Provided material
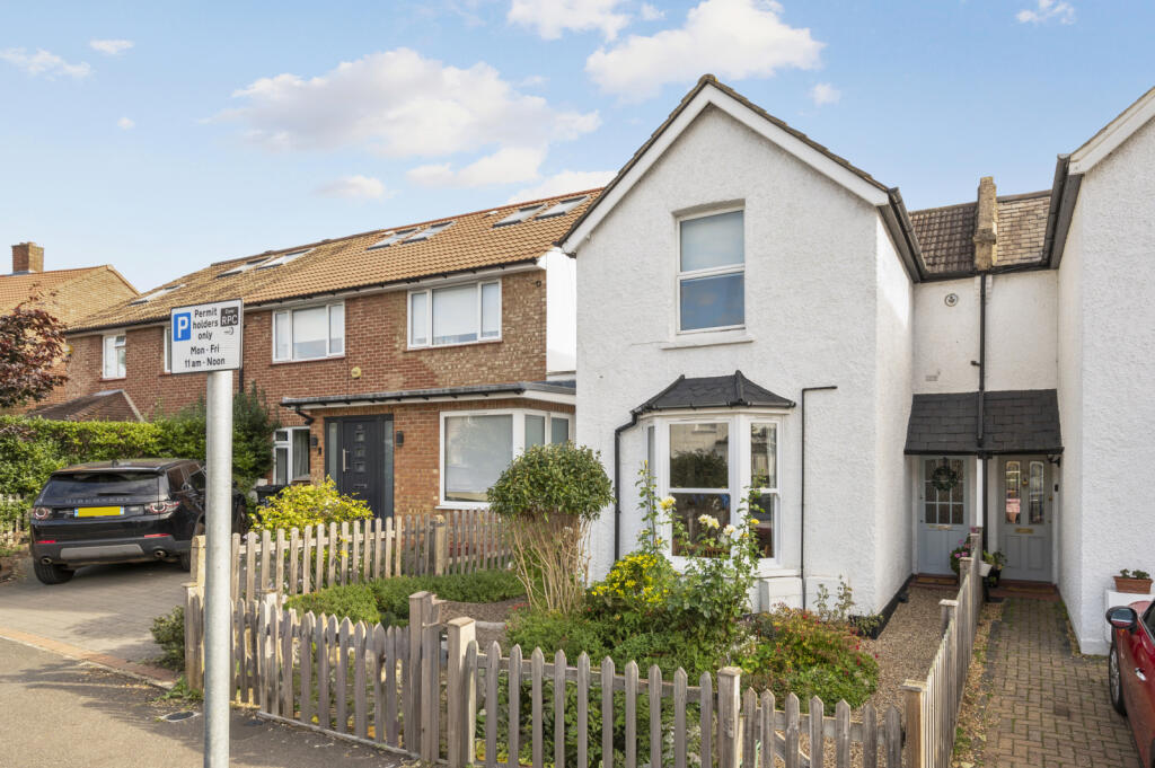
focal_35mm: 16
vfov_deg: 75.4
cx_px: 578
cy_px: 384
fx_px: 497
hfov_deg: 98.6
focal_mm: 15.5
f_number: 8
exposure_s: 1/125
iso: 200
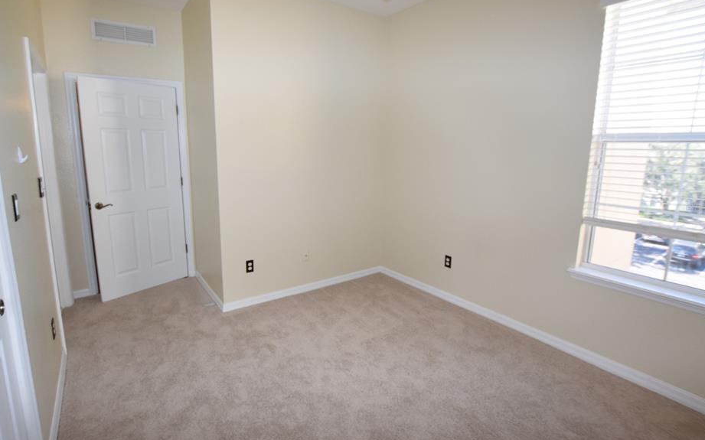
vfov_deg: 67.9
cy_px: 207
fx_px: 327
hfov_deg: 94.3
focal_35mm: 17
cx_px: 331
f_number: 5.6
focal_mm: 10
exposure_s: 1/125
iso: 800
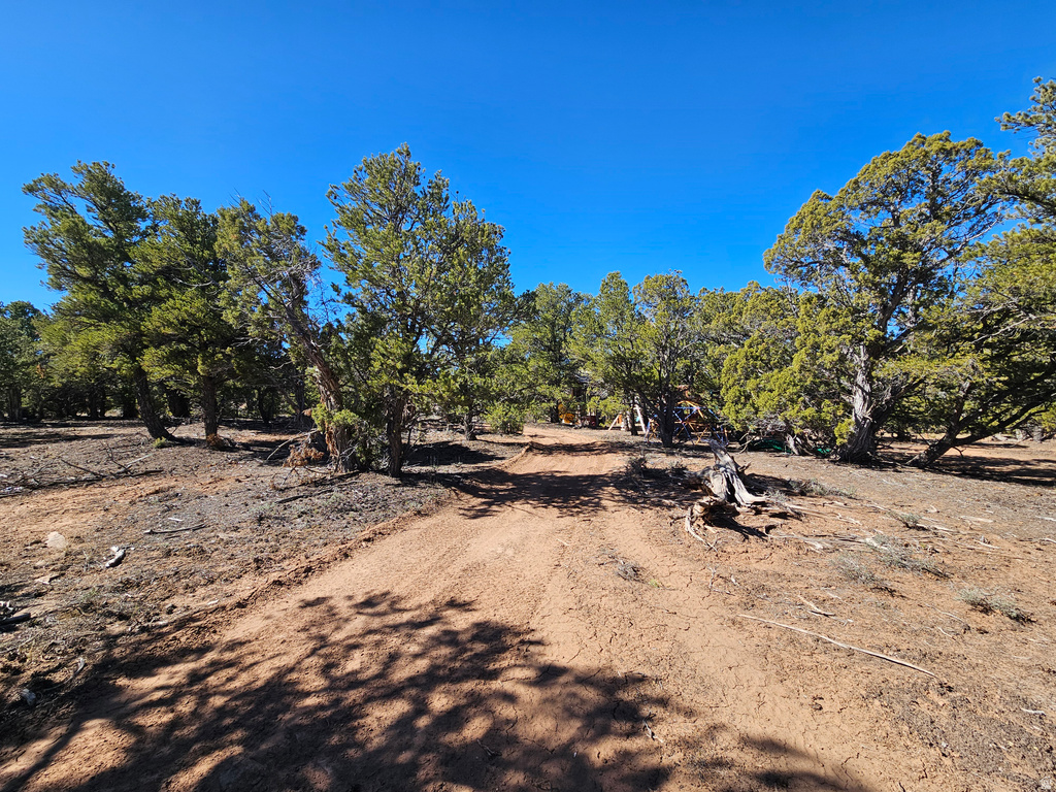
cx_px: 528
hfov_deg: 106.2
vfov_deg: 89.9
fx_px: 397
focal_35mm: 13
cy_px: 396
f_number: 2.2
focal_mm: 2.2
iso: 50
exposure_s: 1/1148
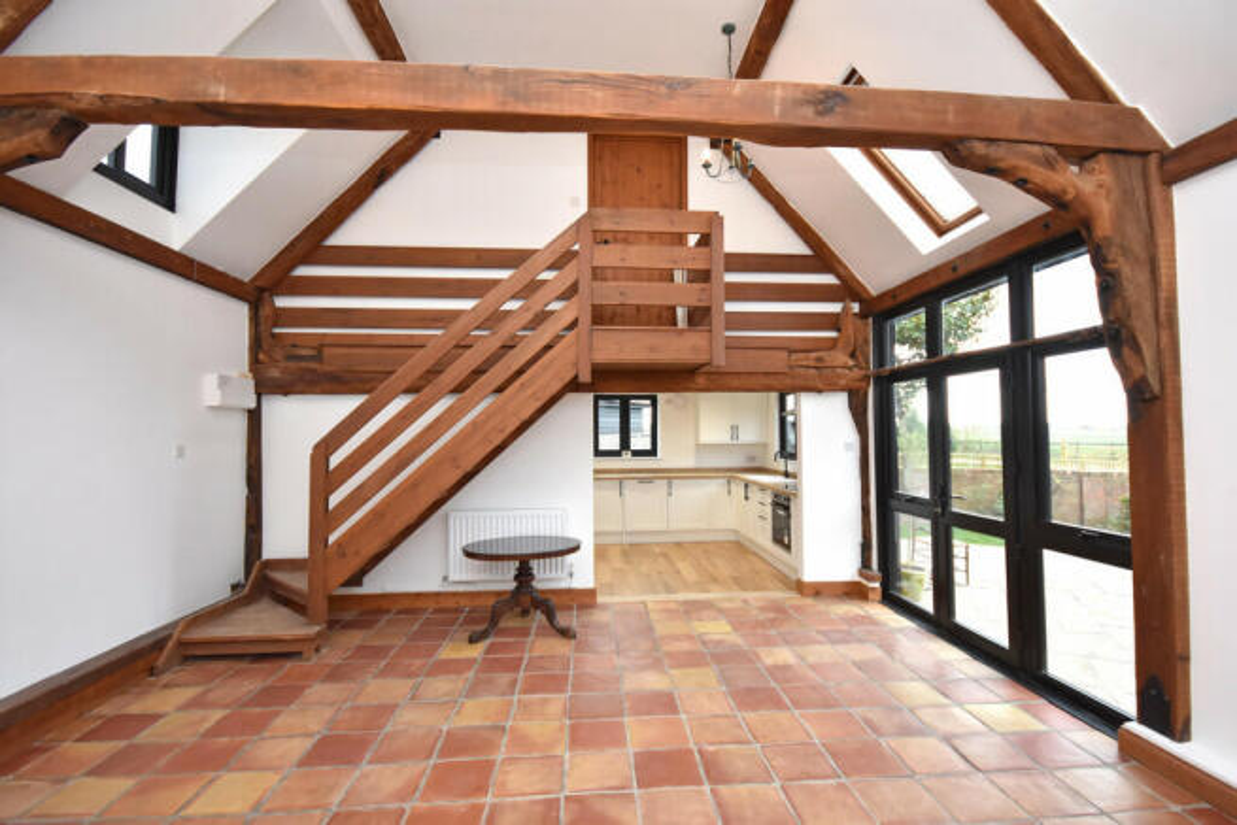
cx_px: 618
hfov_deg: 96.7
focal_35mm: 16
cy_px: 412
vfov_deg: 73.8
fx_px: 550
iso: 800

Exercise
Apart from the pictures, repeat every entry exactly.

Output for this exercise
focal_35mm: 16
vfov_deg: 75.4
cx_px: 578
cy_px: 384
fx_px: 497
hfov_deg: 98.6
focal_mm: 15.5
f_number: 8
exposure_s: 1/125
iso: 200
vfov_deg: 67.9
cy_px: 207
fx_px: 327
hfov_deg: 94.3
focal_35mm: 17
cx_px: 331
f_number: 5.6
focal_mm: 10
exposure_s: 1/125
iso: 800
cx_px: 528
hfov_deg: 106.2
vfov_deg: 89.9
fx_px: 397
focal_35mm: 13
cy_px: 396
f_number: 2.2
focal_mm: 2.2
iso: 50
exposure_s: 1/1148
cx_px: 618
hfov_deg: 96.7
focal_35mm: 16
cy_px: 412
vfov_deg: 73.8
fx_px: 550
iso: 800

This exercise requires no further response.